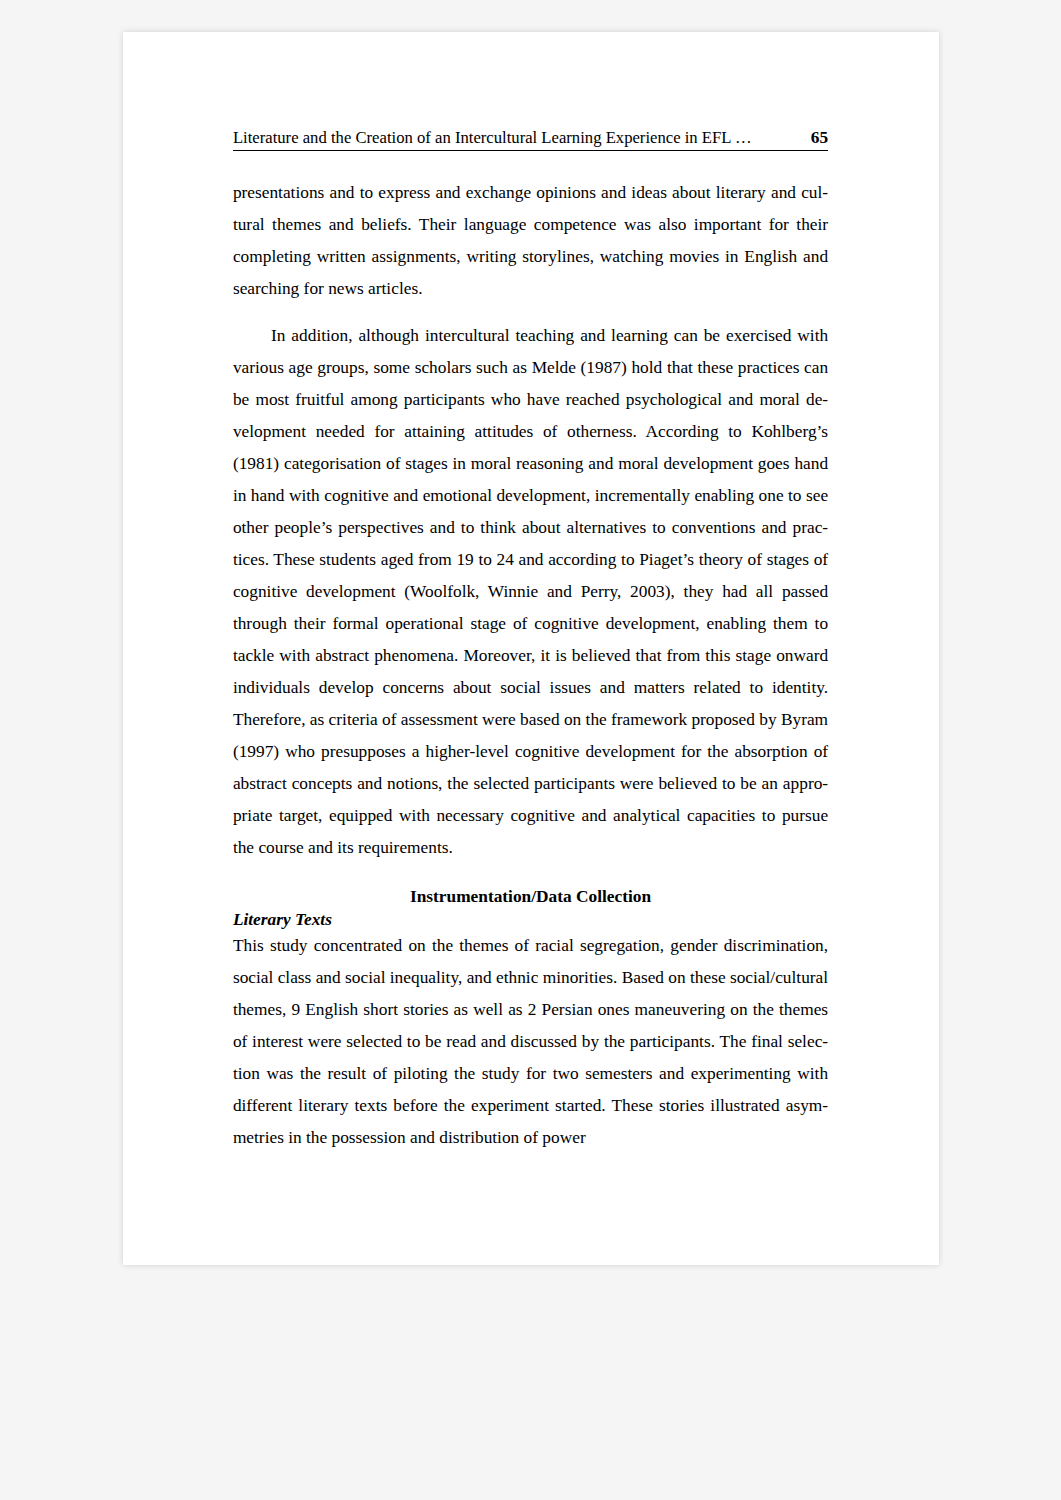Literature and the Creation of an Intercultural Learning Experience in EFL … 65
presentations and to express and exchange opinions and ideas about literary and cultural themes and beliefs. Their language competence was also important for their completing written assignments, writing storylines, watching movies in English and searching for news articles.
In addition, although intercultural teaching and learning can be exercised with various age groups, some scholars such as Melde (1987) hold that these practices can be most fruitful among participants who have reached psychological and moral development needed for attaining attitudes of otherness. According to Kohlberg’s (1981) categorisation of stages in moral reasoning and moral development goes hand in hand with cognitive and emotional development, incrementally enabling one to see other people’s perspectives and to think about alternatives to conventions and practices. These students aged from 19 to 24 and according to Piaget’s theory of stages of cognitive development (Woolfolk, Winnie and Perry, 2003), they had all passed through their formal operational stage of cognitive development, enabling them to tackle with abstract phenomena. Moreover, it is believed that from this stage onward individuals develop concerns about social issues and matters related to identity. Therefore, as criteria of assessment were based on the framework proposed by Byram (1997) who presupposes a higher-level cognitive development for the absorption of abstract concepts and notions, the selected participants were believed to be an appropriate target, equipped with necessary cognitive and analytical capacities to pursue the course and its requirements.
Instrumentation/Data Collection
Literary Texts
This study concentrated on the themes of racial segregation, gender discrimination, social class and social inequality, and ethnic minorities. Based on these social/cultural themes, 9 English short stories as well as 2 Persian ones maneuvering on the themes of interest were selected to be read and discussed by the participants. The final selection was the result of piloting the study for two semesters and experimenting with different literary texts before the experiment started. These stories illustrated asymmetries in the possession and distribution of power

● **Task brief**:
Each record above should be copied character for character, with pictures dropped.

● **Solution for this task**:
Literature and the Creation of an Intercultural Learning Experience in EFL … 65
presentations and to express and exchange opinions and ideas about literary and cultural themes and beliefs. Their language competence was also important for their completing written assignments, writing storylines, watching movies in English and searching for news articles.
In addition, although intercultural teaching and learning can be exercised with various age groups, some scholars such as Melde (1987) hold that these practices can be most fruitful among participants who have reached psychological and moral development needed for attaining attitudes of otherness. According to Kohlberg’s (1981) categorisation of stages in moral reasoning and moral development goes hand in hand with cognitive and emotional development, incrementally enabling one to see other people’s perspectives and to think about alternatives to conventions and practices. These students aged from 19 to 24 and according to Piaget’s theory of stages of cognitive development (Woolfolk, Winnie and Perry, 2003), they had all passed through their formal operational stage of cognitive development, enabling them to tackle with abstract phenomena. Moreover, it is believed that from this stage onward individuals develop concerns about social issues and matters related to identity. Therefore, as criteria of assessment were based on the framework proposed by Byram (1997) who presupposes a higher-level cognitive development for the absorption of abstract concepts and notions, the selected participants were believed to be an appropriate target, equipped with necessary cognitive and analytical capacities to pursue the course and its requirements.
Instrumentation/Data Collection
Literary Texts
This study concentrated on the themes of racial segregation, gender discrimination, social class and social inequality, and ethnic minorities. Based on these social/cultural themes, 9 English short stories as well as 2 Persian ones maneuvering on the themes of interest were selected to be read and discussed by the participants. The final selection was the result of piloting the study for two semesters and experimenting with different literary texts before the experiment started. These stories illustrated asymmetries in the possession and distribution of power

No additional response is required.